A Monaco, il est difficile de mesurer avec précision l’impact réel de ces plateformes communautaires, apparues sur internet dans les années 2000. Mais la profession regarde volontiers ce qui se fait en France où elles sont dans le collimateur des pouvoirs publics après une décennie complète de liberté. La mairie de Paris milite ainsi activement pour une stricte régulation de la location entre particulier qui, selon elle, pénalise le secteur hôtelier, encourage la spéculation immobilière et vide certains quartiers de leurs habitants.

Par ailleurs, des dispositions visant à l’encadrer ont été inséré dans le texte du projet de loi logement, ou projet de loi évolution du logement et aménagement numérique (ELAN). Adoptée par l’Assemblée nationale en juin, puis par le Sénat en juillet, la loi devrait entrer en vigueur dans les prochaines semaines. Elle limite notamment à cent vingt jours par an la location de la résidence principale à des fins touristiques. Le loueur devra transmettre le décompte du nombre de nuitées ayant fait l’objet d’une location pendant l’année.
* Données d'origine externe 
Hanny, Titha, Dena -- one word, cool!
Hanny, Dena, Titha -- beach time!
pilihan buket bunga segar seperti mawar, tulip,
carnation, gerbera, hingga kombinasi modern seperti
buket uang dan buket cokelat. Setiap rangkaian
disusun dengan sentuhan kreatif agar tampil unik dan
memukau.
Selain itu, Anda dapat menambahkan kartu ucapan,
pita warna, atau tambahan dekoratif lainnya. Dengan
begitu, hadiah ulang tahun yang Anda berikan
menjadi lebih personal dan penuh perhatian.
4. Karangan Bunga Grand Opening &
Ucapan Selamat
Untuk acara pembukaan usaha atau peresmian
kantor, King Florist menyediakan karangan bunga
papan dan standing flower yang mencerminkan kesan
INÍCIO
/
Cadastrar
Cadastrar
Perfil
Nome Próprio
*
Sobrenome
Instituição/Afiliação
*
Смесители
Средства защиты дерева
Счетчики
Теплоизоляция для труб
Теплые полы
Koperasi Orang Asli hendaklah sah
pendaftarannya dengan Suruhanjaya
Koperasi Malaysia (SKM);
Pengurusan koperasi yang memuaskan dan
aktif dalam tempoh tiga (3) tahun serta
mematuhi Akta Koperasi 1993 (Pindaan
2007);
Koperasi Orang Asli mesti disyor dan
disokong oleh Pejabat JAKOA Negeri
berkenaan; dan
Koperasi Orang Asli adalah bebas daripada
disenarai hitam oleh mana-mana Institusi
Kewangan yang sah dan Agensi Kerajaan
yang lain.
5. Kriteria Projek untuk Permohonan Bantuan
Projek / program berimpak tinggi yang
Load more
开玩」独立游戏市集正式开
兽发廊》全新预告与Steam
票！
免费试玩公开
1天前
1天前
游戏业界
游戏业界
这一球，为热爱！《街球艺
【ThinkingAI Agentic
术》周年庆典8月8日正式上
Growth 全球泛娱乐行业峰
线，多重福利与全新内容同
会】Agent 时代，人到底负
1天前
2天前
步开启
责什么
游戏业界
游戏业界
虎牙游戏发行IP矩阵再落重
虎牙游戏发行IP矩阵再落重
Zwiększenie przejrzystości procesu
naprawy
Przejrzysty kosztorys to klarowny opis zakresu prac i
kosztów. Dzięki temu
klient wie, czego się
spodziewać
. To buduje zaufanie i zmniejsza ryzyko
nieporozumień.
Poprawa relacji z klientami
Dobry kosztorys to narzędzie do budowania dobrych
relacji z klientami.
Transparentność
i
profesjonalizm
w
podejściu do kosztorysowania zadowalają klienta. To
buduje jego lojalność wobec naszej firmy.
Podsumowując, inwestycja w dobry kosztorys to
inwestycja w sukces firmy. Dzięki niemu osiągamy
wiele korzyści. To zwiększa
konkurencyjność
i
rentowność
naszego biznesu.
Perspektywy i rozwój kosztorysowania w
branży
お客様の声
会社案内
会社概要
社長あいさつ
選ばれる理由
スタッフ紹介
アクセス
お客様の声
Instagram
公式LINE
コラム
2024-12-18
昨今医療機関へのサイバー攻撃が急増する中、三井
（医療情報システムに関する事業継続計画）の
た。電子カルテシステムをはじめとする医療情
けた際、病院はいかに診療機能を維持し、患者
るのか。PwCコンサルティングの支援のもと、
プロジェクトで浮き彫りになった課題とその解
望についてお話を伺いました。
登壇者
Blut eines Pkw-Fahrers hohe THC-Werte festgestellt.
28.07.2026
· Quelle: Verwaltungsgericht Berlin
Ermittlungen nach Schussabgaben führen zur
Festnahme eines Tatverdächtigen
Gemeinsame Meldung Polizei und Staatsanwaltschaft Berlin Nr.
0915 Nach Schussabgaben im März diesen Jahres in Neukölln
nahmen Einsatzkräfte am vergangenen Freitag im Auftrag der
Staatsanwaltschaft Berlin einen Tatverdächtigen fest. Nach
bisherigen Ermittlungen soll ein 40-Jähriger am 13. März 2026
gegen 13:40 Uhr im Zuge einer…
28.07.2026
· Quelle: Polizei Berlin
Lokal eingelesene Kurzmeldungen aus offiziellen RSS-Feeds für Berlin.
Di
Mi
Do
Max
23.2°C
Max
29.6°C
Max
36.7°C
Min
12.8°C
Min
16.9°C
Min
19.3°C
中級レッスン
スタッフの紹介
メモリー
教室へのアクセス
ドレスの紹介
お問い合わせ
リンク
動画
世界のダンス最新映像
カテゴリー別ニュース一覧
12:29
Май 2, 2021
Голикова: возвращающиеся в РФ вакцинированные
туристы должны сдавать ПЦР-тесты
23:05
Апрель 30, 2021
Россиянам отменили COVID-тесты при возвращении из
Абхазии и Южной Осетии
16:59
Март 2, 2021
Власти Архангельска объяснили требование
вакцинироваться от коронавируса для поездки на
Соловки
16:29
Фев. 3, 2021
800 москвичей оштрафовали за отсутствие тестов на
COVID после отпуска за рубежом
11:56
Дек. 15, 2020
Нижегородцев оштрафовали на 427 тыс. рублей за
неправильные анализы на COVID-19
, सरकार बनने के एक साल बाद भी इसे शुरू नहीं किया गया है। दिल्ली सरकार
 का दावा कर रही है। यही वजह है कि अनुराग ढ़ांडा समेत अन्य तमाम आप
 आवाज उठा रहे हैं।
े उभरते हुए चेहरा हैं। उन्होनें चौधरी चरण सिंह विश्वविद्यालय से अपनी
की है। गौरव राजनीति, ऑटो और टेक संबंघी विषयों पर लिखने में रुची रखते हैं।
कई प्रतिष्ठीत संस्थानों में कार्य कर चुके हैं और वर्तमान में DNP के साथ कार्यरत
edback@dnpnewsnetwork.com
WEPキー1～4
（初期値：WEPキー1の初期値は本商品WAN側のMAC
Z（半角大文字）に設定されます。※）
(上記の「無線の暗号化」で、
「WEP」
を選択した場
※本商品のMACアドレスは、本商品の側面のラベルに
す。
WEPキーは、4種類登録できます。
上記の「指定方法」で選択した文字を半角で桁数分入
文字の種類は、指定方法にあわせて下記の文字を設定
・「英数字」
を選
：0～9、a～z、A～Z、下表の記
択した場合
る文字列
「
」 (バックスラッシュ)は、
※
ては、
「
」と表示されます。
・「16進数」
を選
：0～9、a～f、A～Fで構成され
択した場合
Des sanctions accrues sont prévues contre les propriétaires ne respectant pas leurs obligations ainsi que des amendes pour les sites incriminés.

276 sociétés d’économie de partage recensées en France

Et les députés français n’en ont pas fini avec les Airbnb, Le Bon Coin, Blablacar, Drivy, Heetch, Uber… Ils veulent en effet les contraindre à fournir au fisc certaines informations concernant les transactions de leurs utilisateurs afin de taxer ces derniers à hauteur des sommes perçues.

Nécessité fait loi dans un pays où une récente étude d’impact a recensé 276 sociétés mettant « en relation à distance, par voie électronique, des personnes en vue de la vente d’un bien, de la fourniture d’un service ou de l’échange ou du partage d’un bien ou d’un service ». Un chiffre, en augmentation constante d’une année sur l’autre, qui inquiète les professions réglementées. Et provoque même parfois leur colère, comme celle des chauffeurs de taxis. En imposant les revenus de leurs utilisateurs, les pouvoirs publics espèrent donc mettre en frein à la croissance forcenée de ces sites « d’économie de partage » tout en achetant un peu de paix sociale…

A Monaco, les professionnels attendent un geste du gouvernement

C’est précisément ce que souhaiterait les hôteliers monégasques. Pour l’instant, aucun texte de loi n’encadre la location occasionnelle d’appartements en principauté. Ce qui, outre une concurrence jugée déloyale, soulève au moins trois questions. Quid des finances de l’Etat qui se prive ainsi, notamment grâce à la TVA, d’une manne inespérée ? Quid des locataires de logements domaniaux qui sous-louent leurs appartements, par l’intermédiaire de Wimdu ou HouseTrip par exemple, alors que la loi le leur interdit ? Quid, enfin, de l’aspect sécuritaire, particulièrement sensible vu le contexte mondial. On ne sait pas qui vient se loger sur le Rocher, ni pour combien de temps. Or, dans un monde où la menace terroriste ne faiblit pas, l’attractivité d’un lieu tient d’abord à une sécurité sans faille.

Les professionnels du secteur attendent donc un geste du gouvernement. Ils réclament un contrôle véritable sur les locations entre particuliers. Pour autant, certains observateurs font remarquer que d’autres facteurs doivent aussi être pris en compte. Ainsi, beaucoup d’hôtelier, notamment chez les indépendants, ne bénéficient pas de l’appui d’un grand groupe et des moyens technologiques qui vont avec. Or, le chiffre d’affaires annuel du marché est désormais très majoritairement réalisé par l’intermédiaire des applications sur les smartphones ou sur internet (60% des transactions selon une étude KPMG). La digitalisation des services : voilà sans doute l’un des premiers défis à relever pour l’hôtellerie monégasque si elle veut rivaliser avec les plateformes collaboratives.